Obwohl die Sachsen den Eingang zur Halle von außen verrammelt hatten, hatte man ihnen die Handfesseln nicht abgenommen. Arima vermutete, dass es daran lag, dass hier drinnen keine Sachsenkrieger zu ihrer Bewachung abgestellt waren. Das Häuflein der Rebellen war klein; ihr Anführer brauchte offenbar jeden Mann draußen. Die Gefangenen konnten sich in der Halle frei bewegen, weil sie keine Fußfesseln trugen – mit einer Ausnahme, die der Rebellenführer angeordnet hatte, nachdem er von Arima abgelassen hatte. Er schien ein gutes Auge dafür zu haben, wer ihm gefährlich werden konnte. Die Ausnahme war Afdza Asdaq, den die Sachsen mit zwei Handschellen an kurzen Ketten an die Wand gefesselt hatten. Der Maure hatte sich nicht gewehrt, sondern nur Arima die ganze Zeit über angelächelt.
Als Lager diente den Gefangenen eine Strohschütte. Eine zweite in der entferntesten Ecke der Halle war der Abort, aber die Belästigung hielt sich in Grenzen, weil sie seit ihrer Gefangennahme nichts zu Essen und nur wenig zu Trinken bekommen hatten. Arima vermutete, dass dies die Belohnung für ihre Unverschämtheit gegenüber dem Rebellenanführer war.
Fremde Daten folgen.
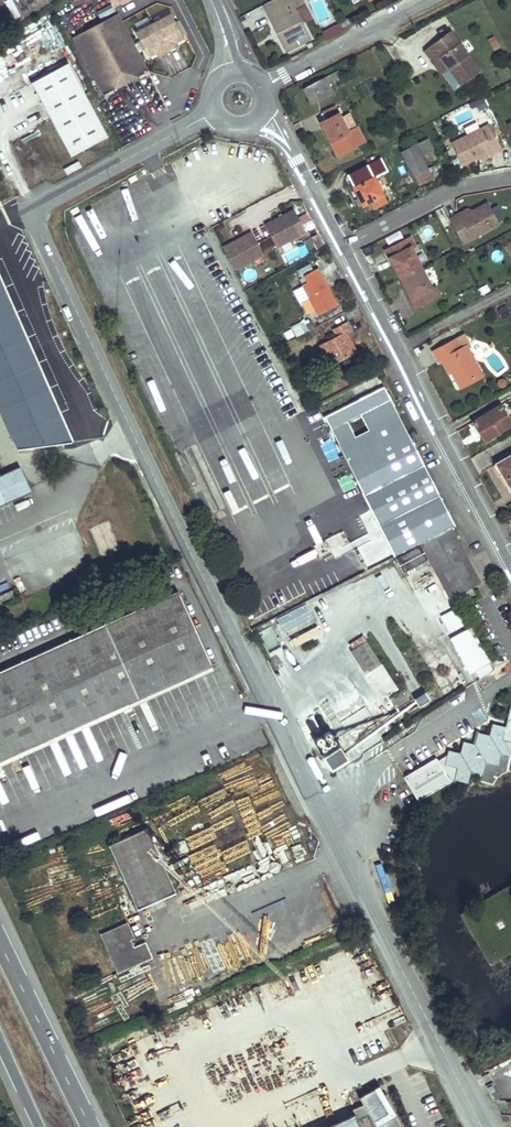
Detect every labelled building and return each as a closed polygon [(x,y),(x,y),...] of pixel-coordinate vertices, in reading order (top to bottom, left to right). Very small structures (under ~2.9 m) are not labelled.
[(114,10),(133,0),(109,0),(114,10)] [(285,0),(255,0),(274,39),(298,27),(291,13),(285,0)] [(298,0),(285,0),(291,13),(302,8),(298,0)] [(107,5),(62,29),(93,86),(137,62),(107,5)] [(174,29),(162,7),(128,25),(140,47),(147,44),(150,49),(168,39),(166,34),(174,29)] [(341,13),(339,9),(330,13),(333,17),(341,13)] [(472,57),(442,18),(417,38),(426,49),(432,45),(441,56),(453,72),(472,57)] [(328,40),(342,34),(338,25),(324,32),(328,40)] [(441,56),(432,45),(426,49),(434,60),(441,56)] [(97,127),(57,54),(28,70),(68,143),(97,127)] [(328,80),(320,65),(299,76),(307,91),(328,80)] [(317,109),(332,101),(329,96),(314,103),(317,109)] [(481,98),(473,102),(478,111),(486,107),(481,98)] [(336,108),(332,101),(317,109),(312,111),(329,144),(355,131),(342,105),(336,108)] [(478,125),(486,121),(482,113),(474,117),(478,125)] [(486,121),(478,125),(474,117),(446,131),(457,152),(472,145),(484,139),(485,142),(494,137),(486,121)] [(426,139),(421,126),(391,141),(406,171),(419,165),(410,147),(426,139)] [(382,162),(376,148),(342,165),(354,189),(362,185),(366,194),(379,187),(369,168),(382,162)] [(429,173),(414,178),(417,186),(432,181),(429,173)] [(452,223),(460,218),(464,226),(491,212),(480,191),(465,199),(453,205),(452,202),(443,207),(452,223)] [(301,226),(289,202),(260,217),(272,241),(301,226)] [(460,218),(452,223),(456,231),(464,226),(460,218)] [(388,246),(398,264),(417,254),(407,237),(415,233),(408,220),(387,231),(394,243),(388,246)] [(246,224),(217,239),(229,263),(259,248),(253,236),(246,224)] [(382,234),(388,246),(394,243),(387,231),(382,234)] [(303,249),(306,255),(322,246),(319,240),(303,249)] [(398,264),(407,279),(413,276),(420,288),(438,278),(433,269),(427,272),(417,254),(398,264)] [(303,277),(300,270),(294,273),(297,279),(303,277)] [(407,279),(413,291),(420,288),(413,276),(407,279)] [(304,292),(297,279),(287,284),(294,297),(304,292)] [(309,337),(312,342),(340,325),(334,314),(319,322),(324,329),(309,337)] [(340,325),(312,342),(319,357),(349,341),(340,325)] [(431,351),(437,348),(452,376),(474,365),(458,335),(452,338),(447,328),(425,339),(431,351)] [(322,406),(392,548),(418,535),(448,520),(451,518),(382,376),(322,406)] [(509,409),(500,390),(465,408),(475,427),(509,409)] [(417,414),(410,418),(413,423),(420,420),(417,414)] [(485,451),(490,460),(495,456),(504,473),(510,469),(510,436),(485,451)] [(419,537),(394,550),(401,565),(427,552),(429,556),(434,553),(452,588),(472,578),(460,555),(464,552),(448,520),(418,535),(419,537)] [(477,576),(464,552),(460,555),(472,578),(477,576)] [(447,591),(452,588),(434,553),(429,556),(447,591)] [(0,658),(0,749),(204,656),(170,581),(0,658)] [(440,616),(446,632),(463,626),(457,610),(440,616)] [(316,614),(287,629),(291,637),(320,622),(316,614)] [(318,626),(299,633),(303,642),(321,635),(318,626)] [(472,626),(449,637),(468,676),(491,664),(472,626)] [(377,655),(368,661),(383,686),(391,681),(377,655)] [(403,679),(385,690),(392,701),(410,690),(403,679)] [(508,686),(500,722),(486,719),(484,731),(472,729),(470,741),(457,738),(455,750),(443,748),(440,759),(452,762),(450,772),(463,775),(463,772),(487,777),(494,772),(498,768),(502,766),(509,765),(510,765),(510,686),(508,686)] [(421,709),(432,702),(427,693),(415,700),(421,709)] [(348,715),(352,725),(370,719),(366,708),(348,715)] [(309,728),(319,742),(330,734),(333,732),(324,718),(309,728)] [(338,746),(330,734),(319,742),(327,754),(338,746)] [(343,752),(326,763),(335,776),(352,765),(343,752)] [(144,809),(102,827),(132,893),(174,874),(144,809)] [(274,846),(282,864),(293,859),(285,841),(274,846)] [(489,896),(486,898),(481,900),(477,904),(473,909),(472,914),(471,919),(471,924),(473,928),(475,933),(479,938),(484,940),(485,940),(490,942),(495,942),(501,941),(506,939),(510,935),(510,894),(503,881),(501,885),(498,897),(495,896),(489,896)] [(510,937),(510,935),(506,939),(501,941),(495,942),(490,942),(485,940),(484,940),(479,938),(475,933),(473,928),(471,924),(471,919),(472,914),(473,909),(477,904),(481,900),(486,898),(489,896),(495,896),(498,897),(501,885),(460,912),(487,953),(510,937)] [(113,960),(143,946),(136,930),(128,933),(125,925),(130,923),(122,906),(95,918),(113,960)] [(355,922),(349,925),(352,931),(358,928),(355,922)] [(141,928),(136,930),(143,946),(149,944),(141,928)] [(382,1089),(357,1098),(364,1115),(334,1126),(397,1126),(382,1089)]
Alle Gefangenen blickten auf, als sie das Scharren des Türriegels hörten. Gleich danach traten drei Sachsenkrieger ein, die einen weiteren Gefangenen mit sich führten. Es war ein hagerer Mann, dessen zurückweichendes Stirnhaar nur noch eine dünne Trennlinie zu seiner Tonsur bildete und dessen Bart mit ersten grauen Strähnen durchzogen war. Er spähte mit zusammengekniffenen Augen in die Halle, der das Regenwetter draußen zusätzliche Düsternis verlieh.
Betont gleichgültig blickten Mauren und Franken zu Boden. Die Sachsen zogen die Eingangspforte hinter sich zu. Zwei von ihnen schoben den Gefangenen in Richtung der Strohschütte, der dritte gaffte Arima an, wie er es schon am ersten Tag getan hatte. Er war noch ein junger Bursche, sein Bartwuchs ein Flaum. Arima nickte ihm lächelnd zu und spitzte die Lippen zu einem Küsschen. Die Gesichtszüge des jungen Sachsen zogen sich überrascht in die Breite, während Röte in seine Wangen stieg. Arima wandte sich ab und schaute zu der Stelle, an der Afdza an die Wand gekettet war. Der Sachse folgte ihrem Blick unwillkürlich.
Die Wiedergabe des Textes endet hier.